I'll follow a system here based on last games streak. So I use several rules

1) Team is not a top team + has winning ( or wins + draws ) streak -> I predict it will lose this time
2) Team is top team + has losing ( loses + draws) streak -> I predict it will win this time
3) Away team is top team + home team is not weak team + away team has winning streak -> I predict the 1x or 1 ..depending on other factors
and so on...

Today's game : 

Arsenal - West Ham ( 1.48 for Arsenal to win)

Arsenal has 2 defeats and 1 draw in the last three games and they need to win in order to stay in touch with the Champions League places. West Ham scored 80% of their goals at home. 
Head to Head - 8 wins  2 draws 0 defeats  for Arsenal.


----------



## SilviuR (Jan 24, 2013)

Wimbledon - Port Vale ( 1.9 for Port Vale to win )

Wimbledon it's on 23 ( from 24 ) and had 3 positive results in the last three games ( 2 wins and a draw ). Today they are facing the current leader Port Vale, that play a very good football when they are away.
The surface was announced OK so the game won't be postponed. I predict a win for Port Vale


----------



## Betting Forum (Jan 24, 2013)

Its interesting tactic and I will follow how you are doing.


----------



## SilviuR (Jan 25, 2013)

admin said:
			
		

> Its interesting tactic and I will follow how you are doing.
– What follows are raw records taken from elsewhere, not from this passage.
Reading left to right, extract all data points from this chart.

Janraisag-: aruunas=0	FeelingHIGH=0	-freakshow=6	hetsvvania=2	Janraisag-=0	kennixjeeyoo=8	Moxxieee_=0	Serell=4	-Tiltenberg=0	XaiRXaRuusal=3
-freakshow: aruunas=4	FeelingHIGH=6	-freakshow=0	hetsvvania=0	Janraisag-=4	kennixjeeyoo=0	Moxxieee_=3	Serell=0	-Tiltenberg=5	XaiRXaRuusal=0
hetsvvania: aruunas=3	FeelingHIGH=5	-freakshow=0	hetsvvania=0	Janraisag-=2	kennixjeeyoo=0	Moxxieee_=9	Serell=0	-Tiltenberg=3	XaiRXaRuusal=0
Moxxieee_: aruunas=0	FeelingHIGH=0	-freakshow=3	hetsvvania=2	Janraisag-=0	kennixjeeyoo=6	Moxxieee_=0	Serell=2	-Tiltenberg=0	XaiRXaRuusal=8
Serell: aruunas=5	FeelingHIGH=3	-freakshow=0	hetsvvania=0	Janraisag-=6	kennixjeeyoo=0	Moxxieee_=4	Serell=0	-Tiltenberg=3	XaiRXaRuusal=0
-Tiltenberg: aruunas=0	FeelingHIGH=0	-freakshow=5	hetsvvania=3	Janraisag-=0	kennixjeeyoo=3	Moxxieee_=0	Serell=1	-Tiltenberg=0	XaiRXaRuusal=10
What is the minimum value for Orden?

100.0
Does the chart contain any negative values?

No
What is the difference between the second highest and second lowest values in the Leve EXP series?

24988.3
Thanks. I went more with my intuition and the big odds for the leader this time, rather than my system. I feel like I'm betting in Italy 2 again.


----------



## SilviuR (Jan 25, 2013)

I'll keep track of the bank. 
Will start with 100 points

Bet 1
Karabukspor - Kasimpasa ( 4 games won in a row for Karabukspor, which is a mediocre team in Turkey; Kasimpasa plays well away)
Prediction X2 1.67 -> points 10

Bet 2
Nantes - Tours ( 3 games without a win for Nantes, 2nd place in France 2 ) 
Prediction 1 1.61-> points 10


----------



## SilviuR (Jan 29, 2013)

Bet 1 WON
Profit 6.7

Bet 2 WON
Profit 6.1

Bank: 112.8
Bets Played 2
Bets Won 2


----------



## SilviuR (Jan 29, 2013)

Bet 3
Stoke City - Wigan ( 4 games lost in a row for Stoke, all against good teams. Wigan has the worst goal keeper in Premier League; they'll probably go down this season)
Prediction 1 2.10 -> points 10


----------



## vanesavis (Jul 4, 2013)

Oh wow that's good and hope it is best.


----------